Pourtant, « sans réguler le secteur privé, d’énormes problèmes se posent », alerte Aurore Pereira. « Y compris concernant les violences envers les femmes », ajoute-t-elle.  

Pour elle, le compromis de Séville adopté en amont de la convention ne prend pas du tout suffisamment en compte ces enjeux. « Dès mars, les références à l’égalité de genre ont été supprimées du texte. Le texte ne s’intéresse pas à la réalité des femmes et ne permet pas de réels changements structurels dans l’architecture financière pour mettre fin à la pauvreté », accuse-t-elle. 

 

Nous ne pouvons pas lutter contre la pauvreté en laissant de côté la moitié de la population ». Aurore Pereira.

  

Un processus de décision critiqué 

  

En plus du fond, Aurore Pereira regrette un processus qui a mis de côté la société civile et la voix des femmes. « Il y a un véritable enjeu de représentation. Nous ne pouvons pas lutter contre la pauvreté en laissant de côté la moitié de la population », interpelle-t-elle. Or, « le texte est extrêmement silencieux sur les oppressions et la marginalisation systémique des femmes. Il fait seulement référence à ces dernières en tant que potentiels économiques ».  

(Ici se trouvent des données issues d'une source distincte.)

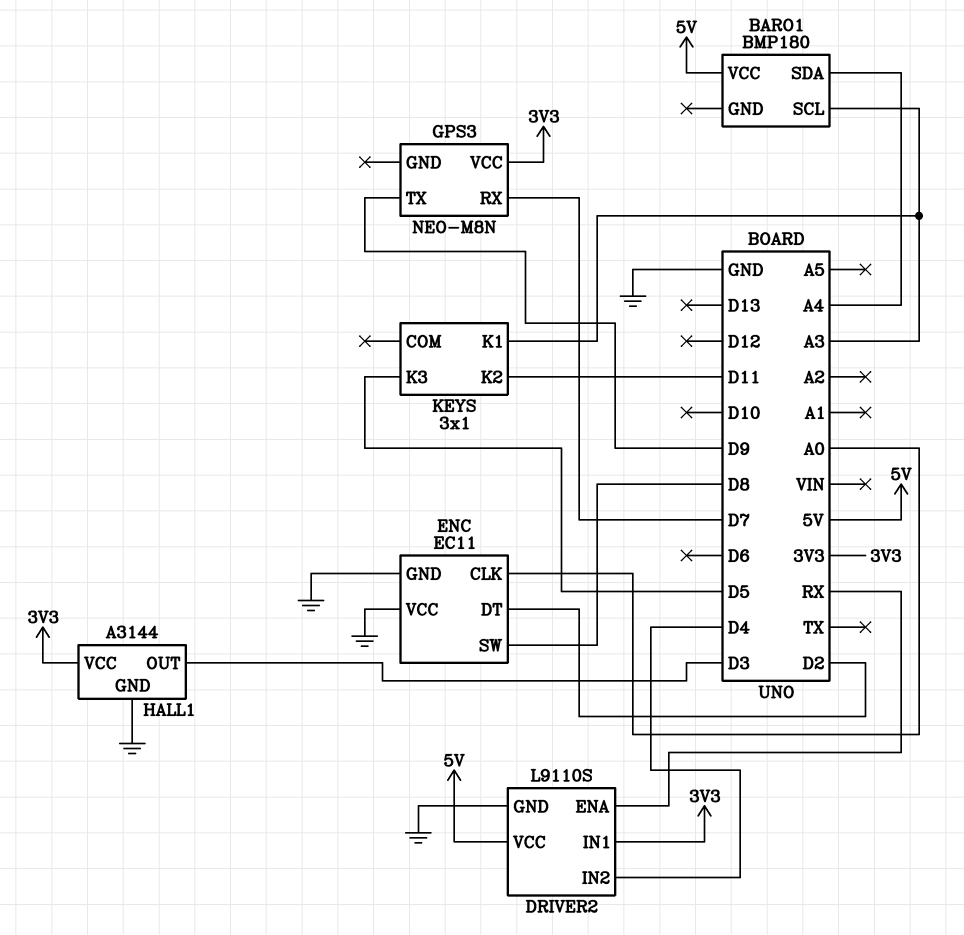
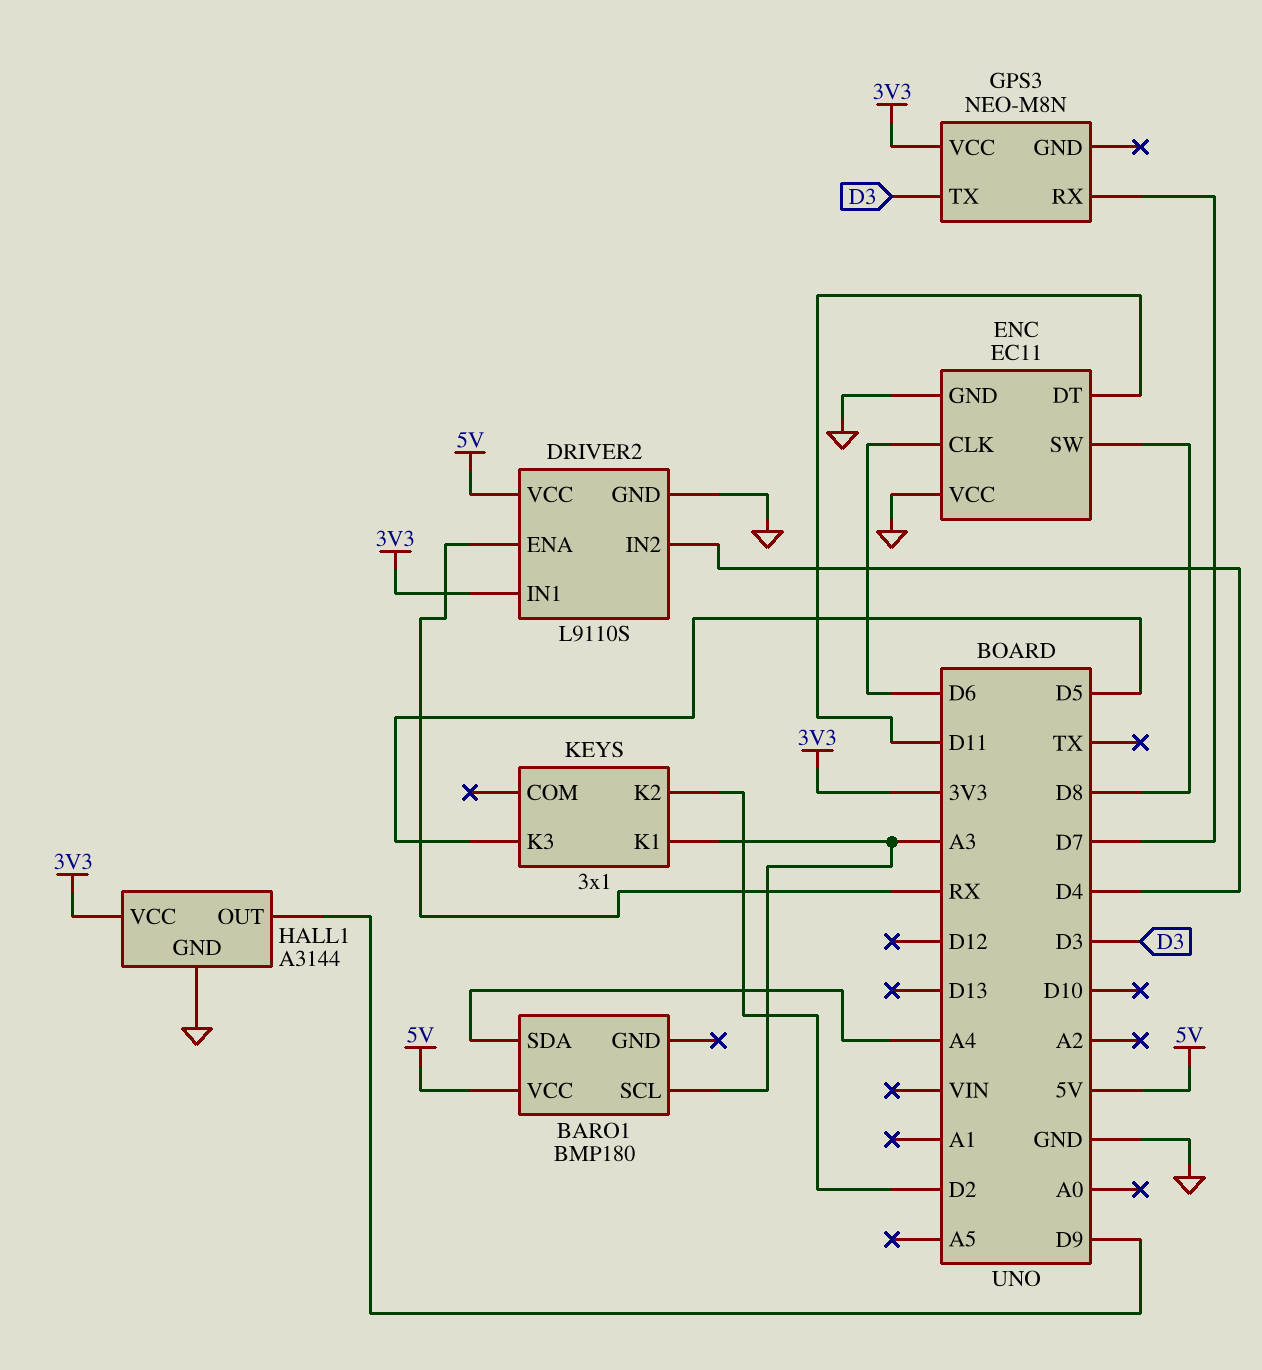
ENC pin CLK: A0 -> D6
ENC pin DT: D2 -> D11
GPS3 pin TX: D9 -> D3
HALL1 pin OUT: D3 -> D9
KEYS pin K2: D11 -> D2

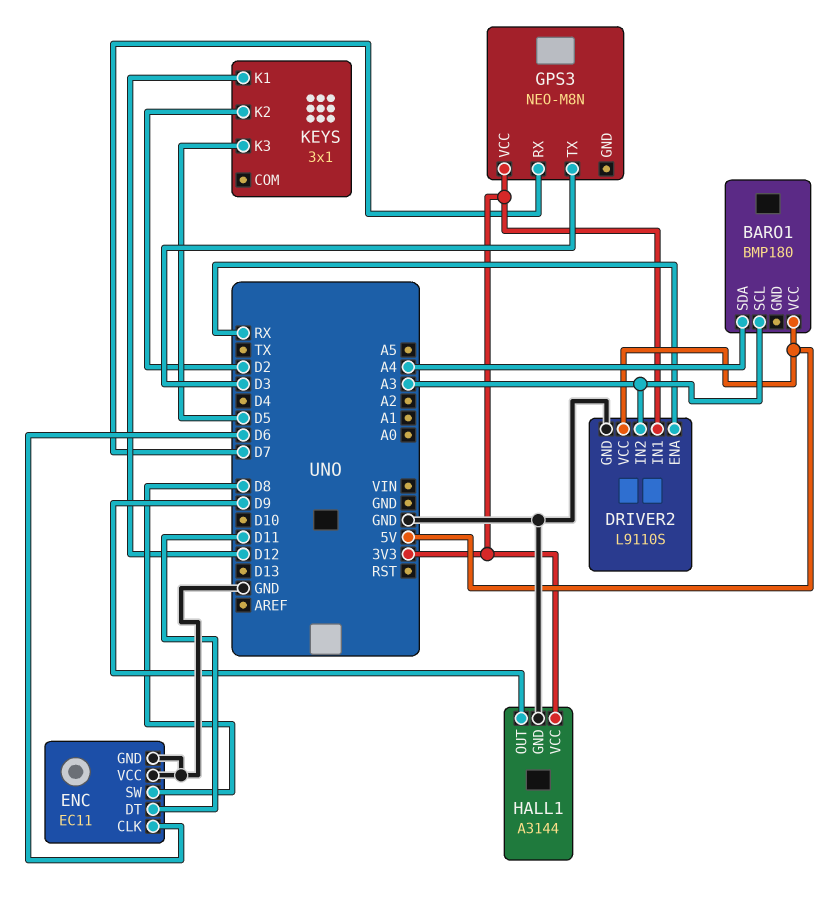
DRIVER2 pin IN2: D4 -> A3
KEYS pin K1: A3 -> D12

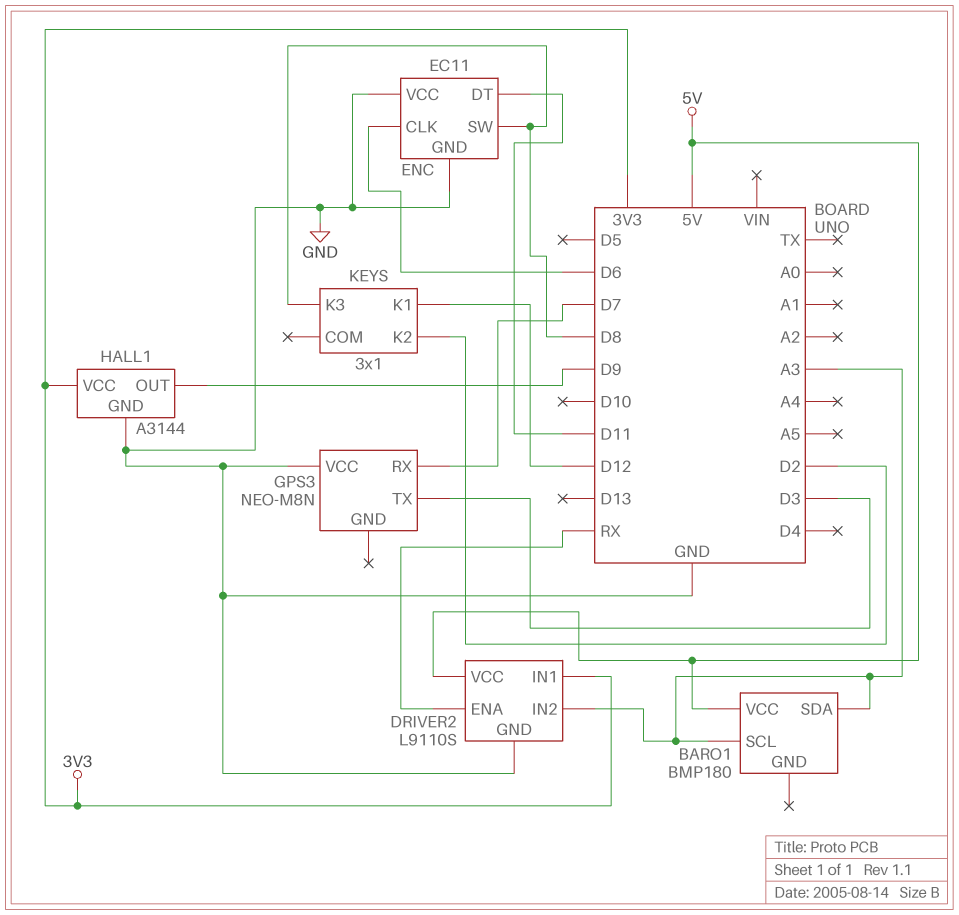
BARO1 pin SDA: A4 -> A3
GPS3 pin VCC: 3V3 -> GND
KEYS pin K3: D5 -> D8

Durant la conférence, les organisations de la société civile ont eu la sensation d’être mises à l’écart, après s’être fait confisquer des éventails, des t-shirts et certains prospectus affichant des slogans, comme « la dette tue le développement ». « Nous étions cantonnés à de petits espaces où il faisait très chaud tandis que le forum business se déroulait dans un grand auditorium climatisé », raconte Aurore Pereira, voyant dans cette scène une forme d’illustration des rapports de force.  

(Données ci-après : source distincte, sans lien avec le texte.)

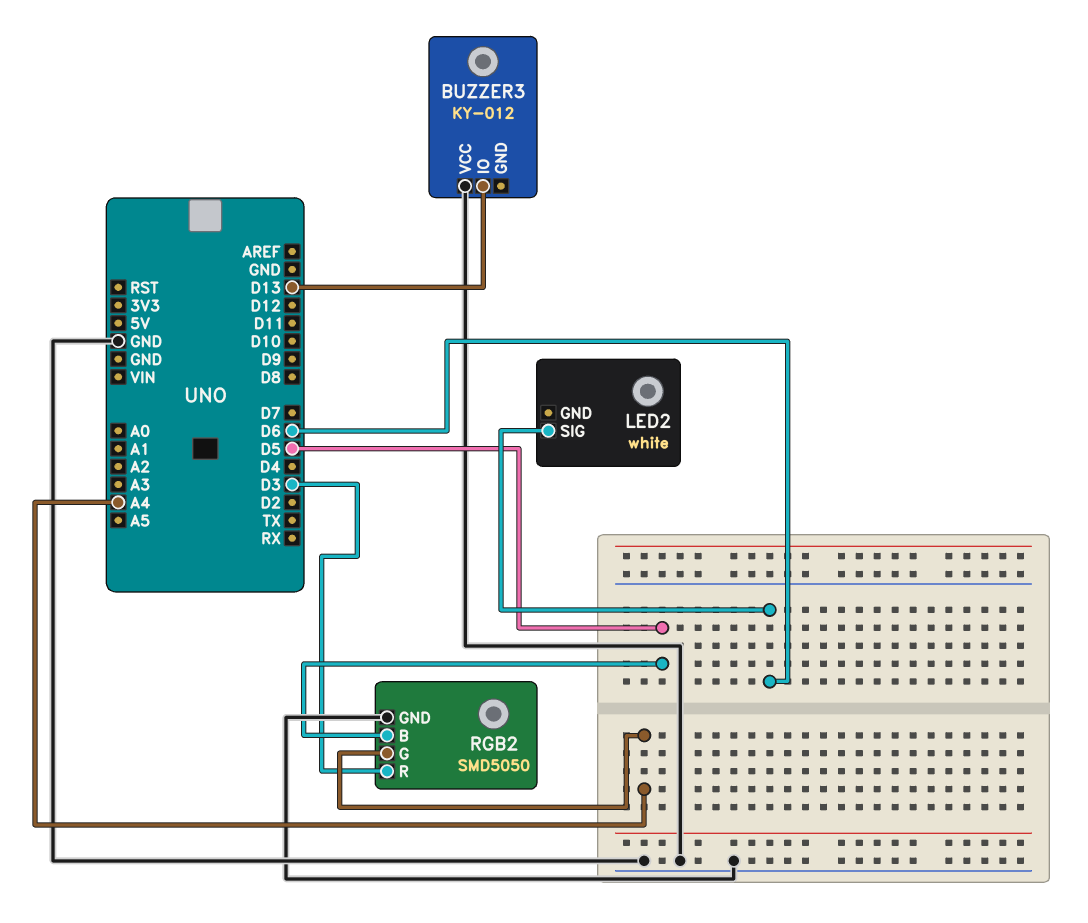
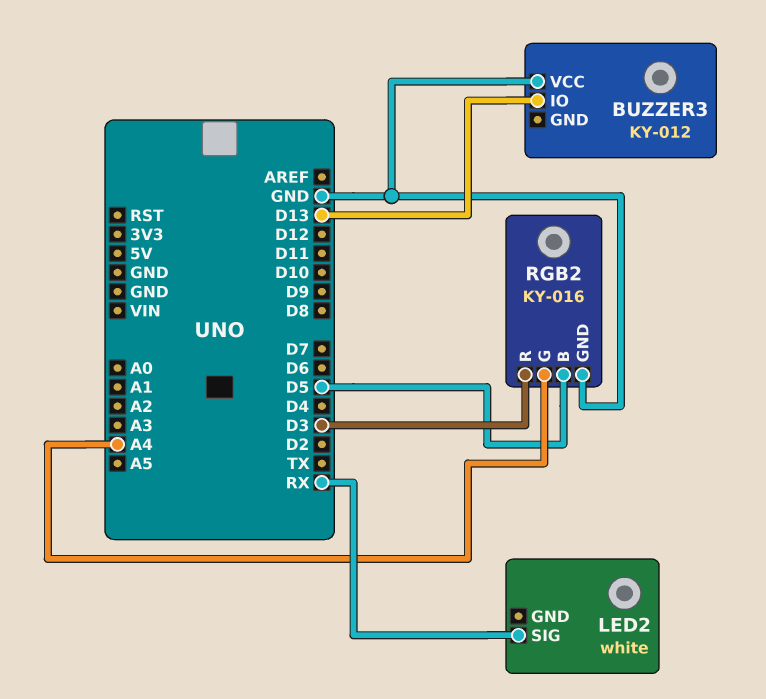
LED2 pin SIG: D6 -> RX
RGB2: SMD5050 -> KY-016

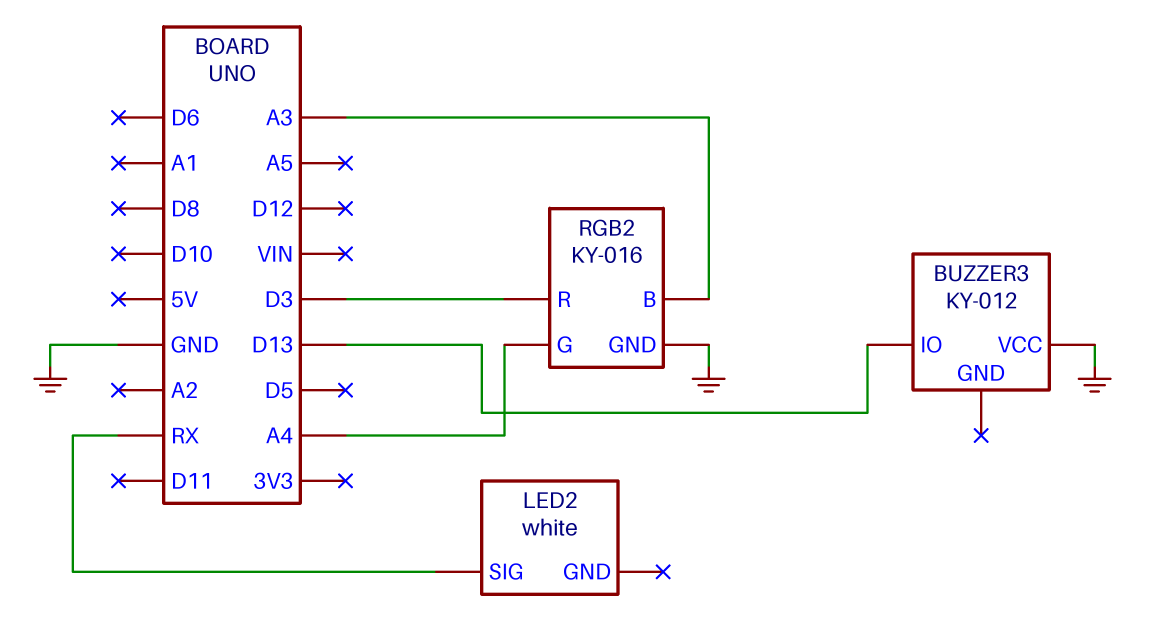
RGB2 pin B: D5 -> A3

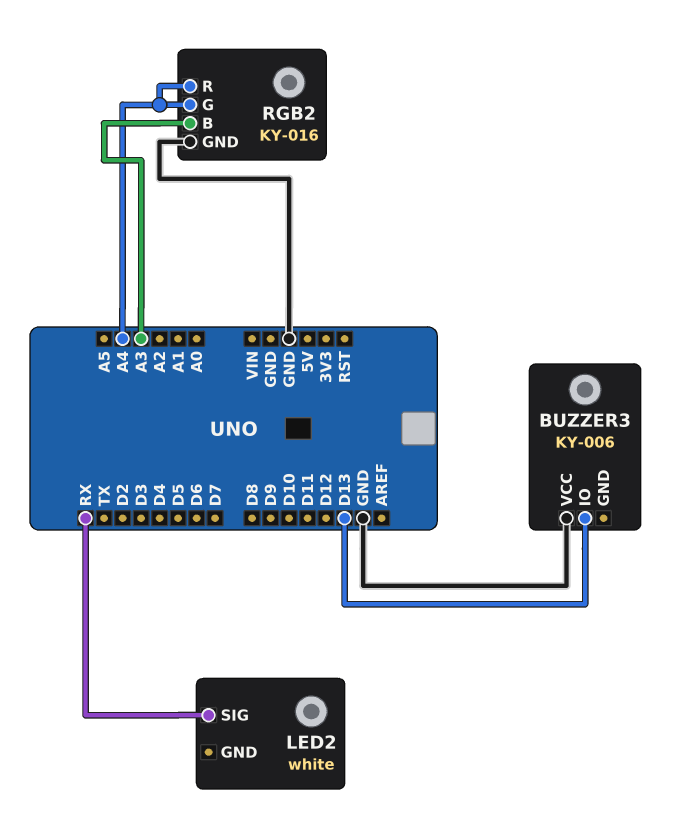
BUZZER3: KY-012 -> KY-006
RGB2 pin R: D3 -> A4

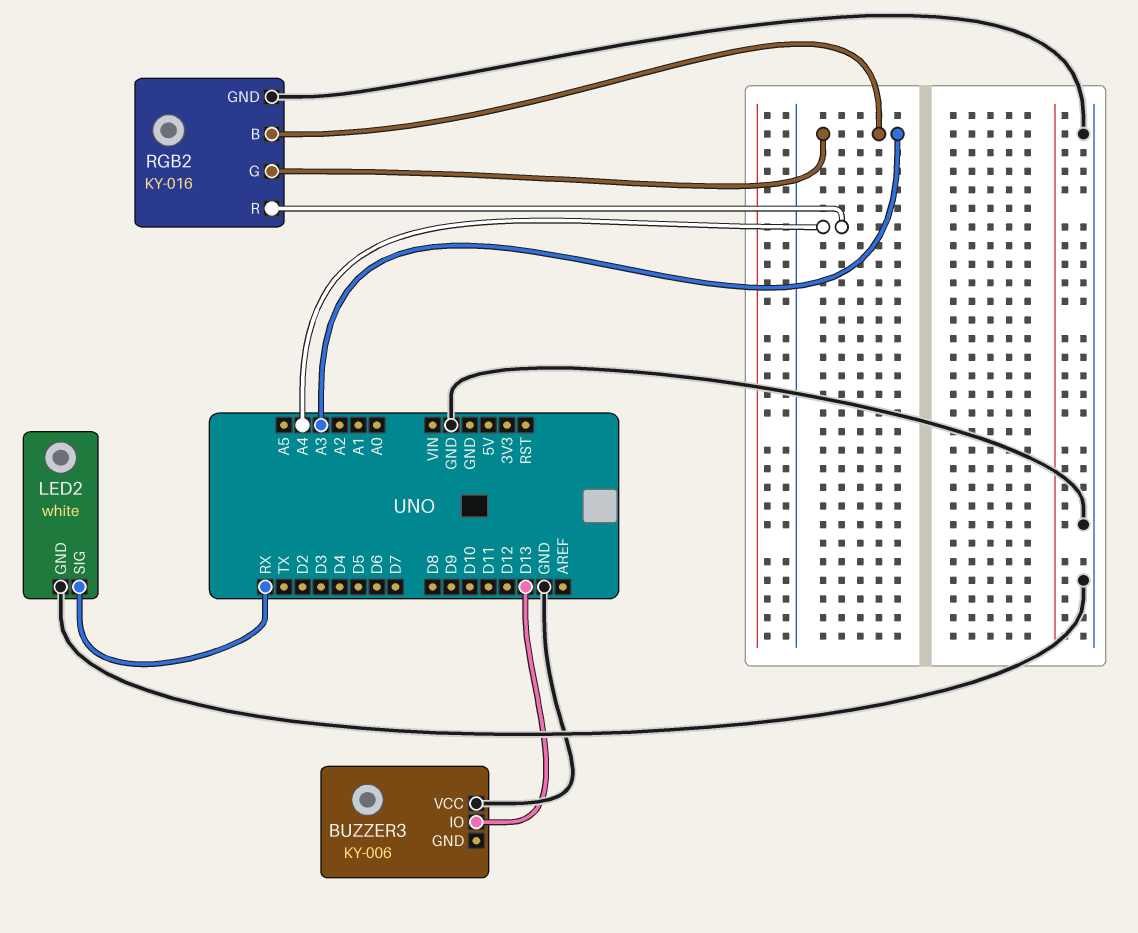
LED2 pin GND: none -> GND
RGB2 pin G: A4 -> A3

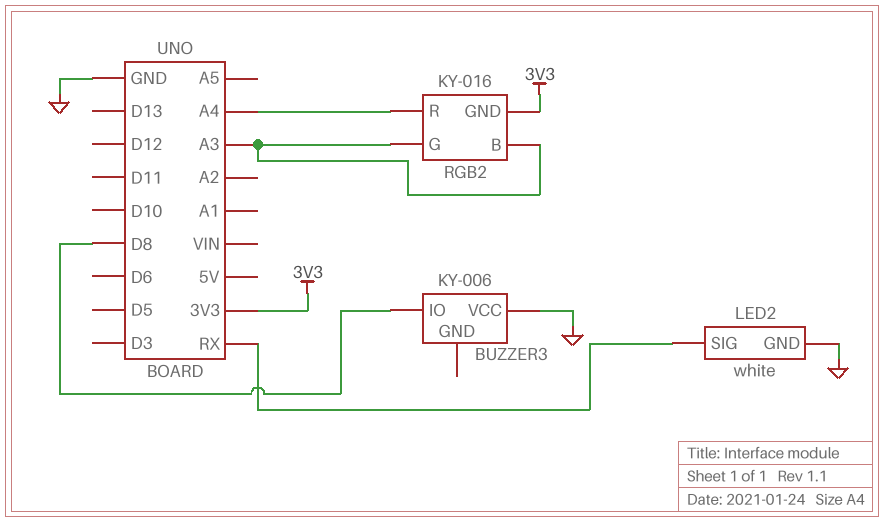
BUZZER3 pin IO: D13 -> D8
RGB2 pin GND: GND -> 3V3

Alors que les femmes se retrouvent en première ligne des politiques d’austérité menées par les États, « il y a eu une seule prise de parole féminine sur une dizaine d’intervention lors du lancement de la conférence », regrette la chargée de plaidoyer égalité de genre. « Il faudrait la parité au plus haut niveau des hautes sphères stratégiques », affirme-t-elle, dénonçant le poids de plus en plus important « d’États conservateurs hermétiques aux valeurs onusiennes ». 

 


À lire également : Les pays développés ne respectent pas leurs engagements d’aide internationale en faveur du climat


 

  

Un appel à plus d’ambitions de la part de la France 

  

Enfin, la question du financement des pertes et dommages climatiques reste prégnante, soulève Mathieu Paris. Malgré des prises de parole des États africains et insulaires qui subissent fortement les conséquences du réchauffement climatique y compris sur leurs dettes, « la responsabilité des pays du Nord n’a pas été reconnue », déplore le chargé de plaidoyer du CCFD-Terre solidaire. « Ce sont des discussions qui vont devoir reprendre à Belém [lors de la Cop 30] », soutient-il. Là encore, la question de la nature des financements pose question. « 70 % des financements climatiques sont réalisés sous forme de prêts. De plus, ils vont à des secteurs qui sont rentables, ce qui ne répond pas à la question des pertes et dommages », estime Mathieu Paris, appuyant sur le « lien inextricable » entre dette et climat. 

Si la France s’est prononcée en faveur d’une taxe sur les billets d’avion premium qui servirait à financer « les transitions équitables et la résilience » face au changement climatique, cette mesure « manque d’ambition comparé au rôle que la France pourrait et devrait avoir sur les enjeux de dette », estime Mathieu Paris. « C’est une bonne nouvelle mais ce n’est qu’un début », considère de son côté Aurore Pereira. 

Les deux responsables appellent la France à s’engager pour davantage d’ambition dans le règlement de la dette et le financement du développement lors des prochains rendez-vous internationaux, notamment lors de sa présidence du G7 en 2026. Parmi les mesures défendues par le CCFD- Terre solidaire, se trouve par exemple l’annulation de certaines dettes trop pesantes, des financements climat d’origine publique ou encore des critères de transparence accrus dans les contrats de prêts.